Last updated on January 29th, 2023 at 08:44 pm
While many people alive today will say that 2020 is the worst year they have ever seen, many precede it on the list of horrific times in human history.
In 2020, the world watched in horror as millions of people died from the coronavirus pandemic, whole countries shut down, and nobody knew what to do as they worried for their loved ones and general welfare. If that wasn’t the worst year for humanity, then what was?
Generally, most of humanity’s troubled times happened in precise locations. Your life could have been dramatically impacted or carried on without concern depending on where you lived.
Historians sometimes disagree about which year was the worst in history. Still, new evidence suggests that it may have been the year 536 A.D. Something that appears to have impacted half of the global population.
Let’s look at some of the years that left their mark on history before we look at the worst year documented.
Plagues and Disease
In 1347, the Black Plague arrived on twelve ships at a port in Messina, Italy. The people near the docks at the time were shocked by what they saw. The sailors succumbed to a disease that caused black boils to appear on their bodies. The Italian authorities tried to get the ships out of the harbor as quickly as possible. However, the Bubonic Plague had already started to spread.
Rats and fleas infected with the Bubonic Plague would cause unprecedented destruction to one continent. Unfortunately, the people in Europe weren’t sure what caused the plague, and panic spread quickly.
Records indicate that healthy people would go to bed at night, and loved ones would find them dead in the morning.
Ultimately, over 20 million people would succumb to this disease, knocking out about half of Europe’s population before the pandemic ended.
In 1918, the Spanish Flu made it’s way worldwide, and nobody knows where it started. This Flu started with mild symptoms, such as chills and fever.
However, within a few months, a new strain of infection caused people’s lungs to fill with fluids, suffocating over 50 million people across the planet. This Flu largely impacted countries in the Northern Hemisphere before it traveled around the rest of the globe.
Natural Disasters
In 1815, Mount Tambora, a supervolcano in Indonesia, erupted. This eruption was the cause of climate change for at least three years afterward due to the gases trapped in the stratosphere. The ash from the volcano spread across the sky, giving the following year the nickname “the year without summer.”
There were such extreme natural disasters that occurred during this time, such as flooding, drought, and wildfires, that people thought it was the end of the world.
This eruption caused a significant chain of events that made this the start of one of the worst historical periods.

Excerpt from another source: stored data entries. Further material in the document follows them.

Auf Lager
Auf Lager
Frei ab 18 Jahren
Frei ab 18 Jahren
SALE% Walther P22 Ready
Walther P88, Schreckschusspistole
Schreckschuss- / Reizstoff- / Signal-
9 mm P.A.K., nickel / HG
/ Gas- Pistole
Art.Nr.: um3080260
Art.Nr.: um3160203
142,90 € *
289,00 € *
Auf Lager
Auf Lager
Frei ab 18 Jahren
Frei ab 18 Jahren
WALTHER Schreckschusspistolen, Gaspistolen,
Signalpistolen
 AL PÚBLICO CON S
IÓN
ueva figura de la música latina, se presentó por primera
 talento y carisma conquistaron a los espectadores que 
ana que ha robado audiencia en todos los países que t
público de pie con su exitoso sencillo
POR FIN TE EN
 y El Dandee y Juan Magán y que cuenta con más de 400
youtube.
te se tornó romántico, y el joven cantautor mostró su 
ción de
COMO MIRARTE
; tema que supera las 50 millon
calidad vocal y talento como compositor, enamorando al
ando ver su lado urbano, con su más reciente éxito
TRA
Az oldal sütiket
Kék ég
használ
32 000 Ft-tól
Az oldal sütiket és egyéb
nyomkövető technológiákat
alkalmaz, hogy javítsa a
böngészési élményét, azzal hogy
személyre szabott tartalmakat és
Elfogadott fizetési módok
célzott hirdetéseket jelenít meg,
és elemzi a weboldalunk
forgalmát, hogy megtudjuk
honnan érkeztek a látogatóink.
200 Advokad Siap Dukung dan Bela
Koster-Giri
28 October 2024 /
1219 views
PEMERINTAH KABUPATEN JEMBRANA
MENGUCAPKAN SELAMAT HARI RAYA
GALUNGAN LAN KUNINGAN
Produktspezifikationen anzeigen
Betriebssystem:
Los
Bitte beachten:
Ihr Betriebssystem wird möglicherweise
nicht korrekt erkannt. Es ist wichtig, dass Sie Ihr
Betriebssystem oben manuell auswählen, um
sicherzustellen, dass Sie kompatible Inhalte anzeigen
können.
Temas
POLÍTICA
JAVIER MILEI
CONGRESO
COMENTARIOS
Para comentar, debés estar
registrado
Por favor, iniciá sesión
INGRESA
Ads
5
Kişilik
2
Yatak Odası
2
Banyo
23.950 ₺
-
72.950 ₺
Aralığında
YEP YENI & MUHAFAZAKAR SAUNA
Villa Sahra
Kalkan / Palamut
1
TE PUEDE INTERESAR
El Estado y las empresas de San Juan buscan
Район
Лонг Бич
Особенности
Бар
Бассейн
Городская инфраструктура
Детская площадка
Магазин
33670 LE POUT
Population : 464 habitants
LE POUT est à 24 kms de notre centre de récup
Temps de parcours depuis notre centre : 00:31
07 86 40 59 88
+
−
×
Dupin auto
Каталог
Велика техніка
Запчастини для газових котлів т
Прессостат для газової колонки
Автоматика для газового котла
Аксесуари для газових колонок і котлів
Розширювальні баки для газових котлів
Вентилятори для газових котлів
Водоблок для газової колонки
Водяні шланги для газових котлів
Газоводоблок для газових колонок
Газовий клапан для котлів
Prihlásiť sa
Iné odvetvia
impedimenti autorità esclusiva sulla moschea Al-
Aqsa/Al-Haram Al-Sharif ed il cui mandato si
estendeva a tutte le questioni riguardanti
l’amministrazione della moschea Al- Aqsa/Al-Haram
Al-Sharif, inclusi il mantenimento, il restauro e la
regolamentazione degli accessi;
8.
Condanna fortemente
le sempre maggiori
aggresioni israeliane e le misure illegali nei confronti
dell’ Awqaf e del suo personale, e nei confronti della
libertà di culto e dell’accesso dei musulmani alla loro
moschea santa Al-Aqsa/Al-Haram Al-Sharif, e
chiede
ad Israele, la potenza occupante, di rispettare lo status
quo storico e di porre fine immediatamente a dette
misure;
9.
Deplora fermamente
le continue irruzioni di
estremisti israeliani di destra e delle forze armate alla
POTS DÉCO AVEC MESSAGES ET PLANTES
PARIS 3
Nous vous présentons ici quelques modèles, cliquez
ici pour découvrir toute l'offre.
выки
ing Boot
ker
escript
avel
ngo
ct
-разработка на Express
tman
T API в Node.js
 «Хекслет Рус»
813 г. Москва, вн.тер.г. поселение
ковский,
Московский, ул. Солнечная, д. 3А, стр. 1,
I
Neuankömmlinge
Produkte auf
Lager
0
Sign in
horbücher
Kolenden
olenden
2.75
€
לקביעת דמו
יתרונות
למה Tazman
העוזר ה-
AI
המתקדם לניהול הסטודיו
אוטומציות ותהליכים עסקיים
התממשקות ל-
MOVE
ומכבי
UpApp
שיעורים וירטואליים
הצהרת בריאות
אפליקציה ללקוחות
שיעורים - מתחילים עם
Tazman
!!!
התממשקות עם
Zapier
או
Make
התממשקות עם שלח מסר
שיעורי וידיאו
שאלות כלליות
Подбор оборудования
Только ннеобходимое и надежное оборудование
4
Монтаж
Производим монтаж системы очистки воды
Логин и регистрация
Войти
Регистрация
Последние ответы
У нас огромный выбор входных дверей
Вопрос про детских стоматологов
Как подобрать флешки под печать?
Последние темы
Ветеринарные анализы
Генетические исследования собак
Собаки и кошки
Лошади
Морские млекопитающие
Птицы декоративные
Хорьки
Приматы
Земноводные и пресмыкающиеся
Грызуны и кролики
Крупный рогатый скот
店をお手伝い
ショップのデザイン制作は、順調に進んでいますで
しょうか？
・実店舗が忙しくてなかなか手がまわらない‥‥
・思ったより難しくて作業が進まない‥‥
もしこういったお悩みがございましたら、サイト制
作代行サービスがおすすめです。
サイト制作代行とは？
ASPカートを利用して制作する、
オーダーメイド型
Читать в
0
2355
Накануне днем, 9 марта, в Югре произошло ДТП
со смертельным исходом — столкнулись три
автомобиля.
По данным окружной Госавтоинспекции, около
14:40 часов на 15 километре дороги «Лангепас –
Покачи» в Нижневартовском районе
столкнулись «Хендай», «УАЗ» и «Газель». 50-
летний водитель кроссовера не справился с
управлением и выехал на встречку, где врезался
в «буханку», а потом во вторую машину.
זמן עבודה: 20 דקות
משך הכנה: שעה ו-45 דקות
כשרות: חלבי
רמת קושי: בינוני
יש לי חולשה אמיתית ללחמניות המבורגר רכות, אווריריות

Without sunlight, rampant crop failure across the Northern Hemisphere led to mass starvation.
Historians believe this eruption caused the death of somewhere between 100,000 and millions of people because climate change allowed a cholera pandemic to infect the people already weakened from starvation.
Human Terrorists
Some people believe that 1939 was the worst year in the history of humans, the middle of the Holocaust and World War II. Adolf Hitler, successfully convinced his followers that the European Jews needed to be removed from society and that they were the cause of so many terrible things.
This belief caused several large concentration camps, where so many innocent Jewish people were sent to be tortured and killed, to erupt near railways.
Germany and its leaders systematically eradicated approximately 6 million Jewish people and caused the beginning of the second world war. While some countries supported Germany, Great Britain, and France were among the first to declare war over an invasion of Poland.
This war impacted over 50 nations across the planet and resulted in the death of about 50 million people. Nuclear bombs were also deployed for the first time in history, causing excessive devastation to soldiers and civilian populations.
536: The Worst Year in History
Historian Michael McCormick of Harvard University has been researching what happened back in 536. Some records from historians and politicians spoke of the sun being absent, saying that they no longer had shadows during the middle of the day and of a mysterious fog that descended upon Europe, the Middle East, and Asia. But, without detailed records to tell us exactly what happened, historians like McCormick have been looking for natural indications to tell us further details.
New evidence from glaciers and tree rings indicates a massive volcanic eruption occurred in Iceland. McCormick proved that volcanic ash had covered the sky by using a unique technique to test the ice on glaciers in Greenland, Iceland, and the Swiss Alps.
There also is evidence of two more supervolcanoes erupting in 540 and 547. As with the Mount Tambora eruption, this caused problems for many people.
The mysterious fog that history tells us about was volcanic ash that blocked the sun from the sky for a year and a half. This time became known as the Late Antique Little Ice Age and is described as a “volcanic winter.”
The eruption caused the climate to change dramatically, causing crops to fail, snow to fall in summer, and temperatures to make it the coldest decade in over 2,000 years.
As if this isn’t horrifying enough, the first bubonic plague immediately hit the world. Millions of people were weakened by the widespread famine and disease that ravaged the population,. Some historians believe that volcanoes in North America erupted at the same time.
Other historians believe that these events decimated half the world’s population. While humanity has felt terror over the years, nothing compares to the Icelandic eruption of 536.